Tom Robbins bedeutete mir die Welt. Weil er mir die Welt deutete. Sprachlich, philosophisch, menschlich. Ein sehr persönlicher Nachruf auf den besten Schriftsteller und Lehrmeister – mit einer Enthüllung aus der deutschen Verlagswelt und bisher unveröffentlichten Sätzen des US-Amerikaners. 

Bis heute steht in meinem WhatsApp-Status, ich sei damit beschäftigt, Tom Robbins zu lesen, gefolgt von dem gut gemeinten Rat: „Solltest du auch tun.“ In meinem Bücherregal, ganz oben rechts, kuscheln all seine Bücher, die deutschen mit ein paar englischen Ausgaben (die englischen sind noch etwas schüchtern).
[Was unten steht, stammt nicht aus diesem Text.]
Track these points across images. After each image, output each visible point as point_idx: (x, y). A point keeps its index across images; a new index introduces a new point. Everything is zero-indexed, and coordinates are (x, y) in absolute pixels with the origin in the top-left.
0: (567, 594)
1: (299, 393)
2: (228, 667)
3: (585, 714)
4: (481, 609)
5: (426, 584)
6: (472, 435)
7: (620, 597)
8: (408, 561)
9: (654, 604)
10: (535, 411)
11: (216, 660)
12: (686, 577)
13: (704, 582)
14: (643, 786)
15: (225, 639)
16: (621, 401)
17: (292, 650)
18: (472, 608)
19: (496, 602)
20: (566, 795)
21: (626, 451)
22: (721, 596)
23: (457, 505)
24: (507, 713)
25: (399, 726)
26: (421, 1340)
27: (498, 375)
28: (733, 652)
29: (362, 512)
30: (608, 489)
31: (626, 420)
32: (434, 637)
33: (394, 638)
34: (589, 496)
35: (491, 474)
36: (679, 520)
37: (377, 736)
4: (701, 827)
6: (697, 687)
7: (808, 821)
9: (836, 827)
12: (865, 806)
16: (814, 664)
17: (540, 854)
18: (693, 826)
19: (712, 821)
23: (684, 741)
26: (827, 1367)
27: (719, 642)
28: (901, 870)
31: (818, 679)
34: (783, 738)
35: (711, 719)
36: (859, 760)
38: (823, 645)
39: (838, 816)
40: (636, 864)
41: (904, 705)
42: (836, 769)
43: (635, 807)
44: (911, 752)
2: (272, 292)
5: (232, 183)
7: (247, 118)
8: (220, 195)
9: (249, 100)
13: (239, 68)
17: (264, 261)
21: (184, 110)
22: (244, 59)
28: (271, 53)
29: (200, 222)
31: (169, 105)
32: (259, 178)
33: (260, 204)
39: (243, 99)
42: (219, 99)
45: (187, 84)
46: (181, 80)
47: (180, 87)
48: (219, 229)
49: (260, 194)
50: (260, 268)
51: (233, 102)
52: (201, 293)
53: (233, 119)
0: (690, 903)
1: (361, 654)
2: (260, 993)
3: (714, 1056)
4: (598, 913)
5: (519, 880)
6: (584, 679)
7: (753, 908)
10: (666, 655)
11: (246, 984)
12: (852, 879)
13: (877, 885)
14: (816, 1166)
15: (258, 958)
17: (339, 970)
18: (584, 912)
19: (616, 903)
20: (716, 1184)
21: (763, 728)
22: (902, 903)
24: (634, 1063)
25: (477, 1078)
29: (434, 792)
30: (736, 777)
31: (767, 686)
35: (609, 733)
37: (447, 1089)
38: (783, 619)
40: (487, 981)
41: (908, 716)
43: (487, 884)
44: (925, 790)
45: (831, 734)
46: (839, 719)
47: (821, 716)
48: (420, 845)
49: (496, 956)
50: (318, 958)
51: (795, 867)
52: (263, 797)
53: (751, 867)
An der Wand gegenüber hängt ein Poster zum Roman „Jitterbug Perfume“, das einen beseelten Pan mit seiner Flöte zeigt, und wann immer ich auf Reisen bin, stöbere ich, tänzelnd wie Pan, nach internationalen Sondereditionen in Läden, die nach Druckerschwärze riechen.

Es verwundert also nicht, dass in den drei Romanen, die ich selbst bisher geschrieben habe, Tom Robbins namentlich erwähnt wird (auch in das wachsende Manuskript zum vierten hat er sich bereits eingeschlichen).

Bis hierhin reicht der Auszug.